» Data listing:
# # # # # # #

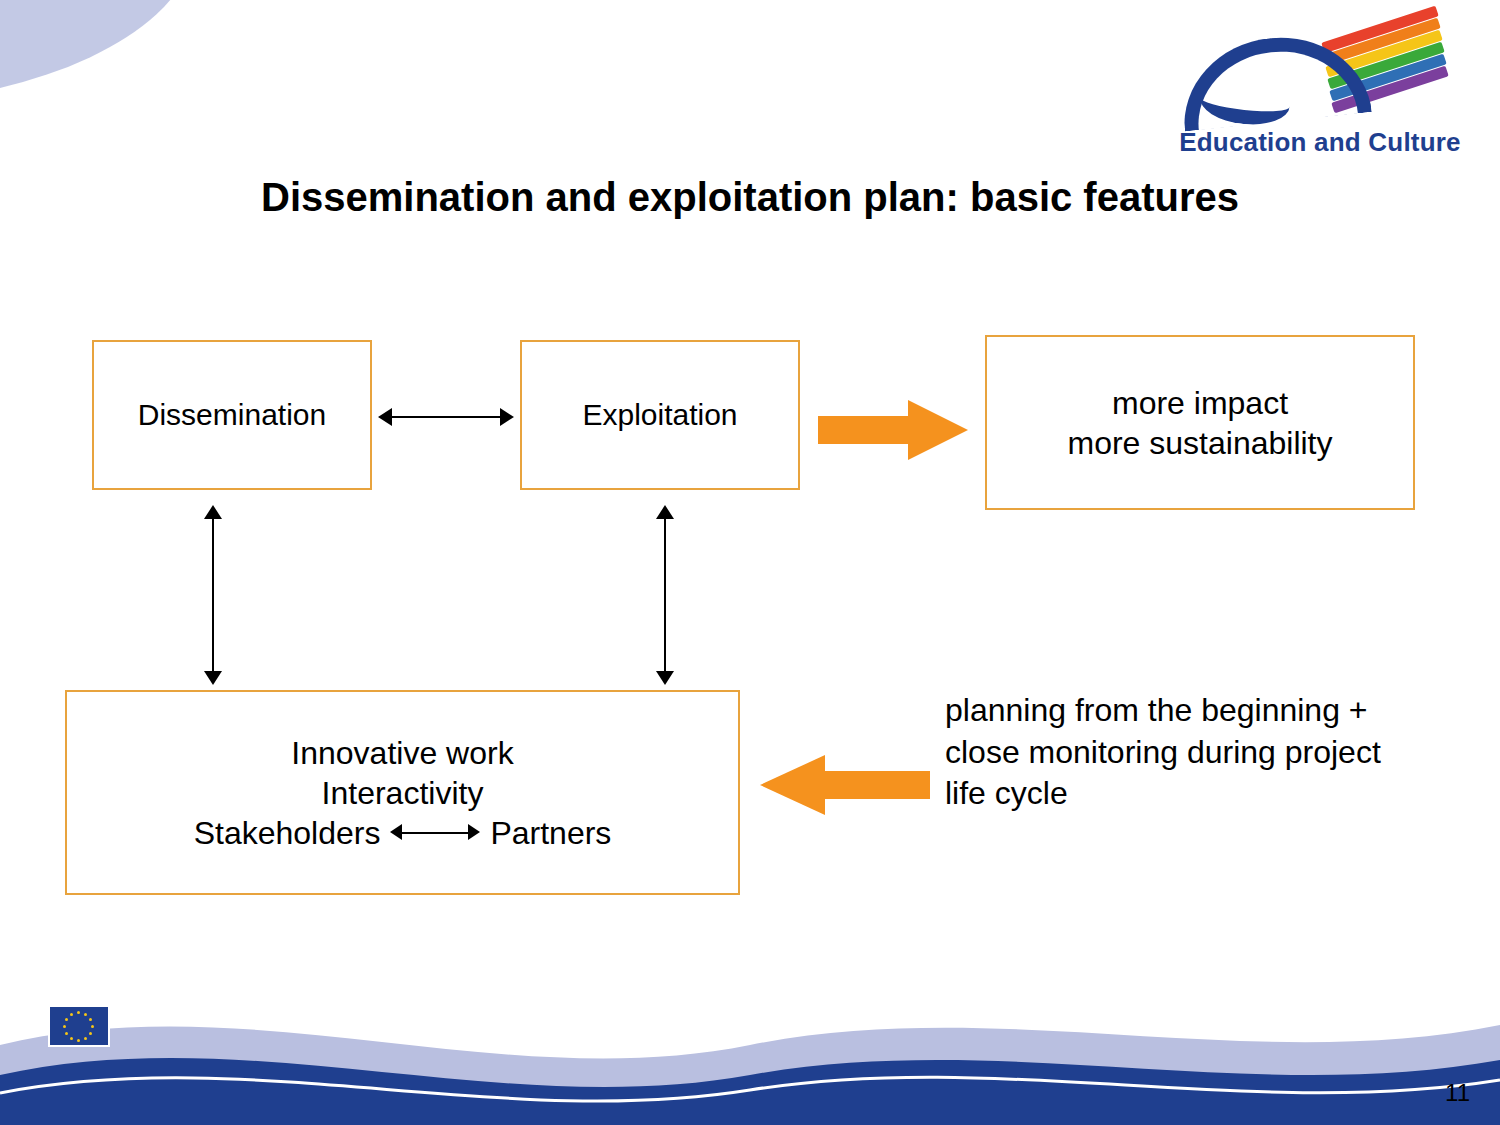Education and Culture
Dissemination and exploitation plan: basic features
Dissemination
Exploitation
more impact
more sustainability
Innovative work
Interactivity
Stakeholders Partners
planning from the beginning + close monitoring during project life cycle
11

# # # # # # #

» Exercise objective:
None of the pictures should be reproduced; all other material above must be set down exactly.

» Output below:
Education and Culture
Dissemination and exploitation plan: basic features
Dissemination
Exploitation
more impact
more sustainability
Innovative work
Interactivity
Stakeholders Partners
planning from the beginning + close monitoring during project life cycle
11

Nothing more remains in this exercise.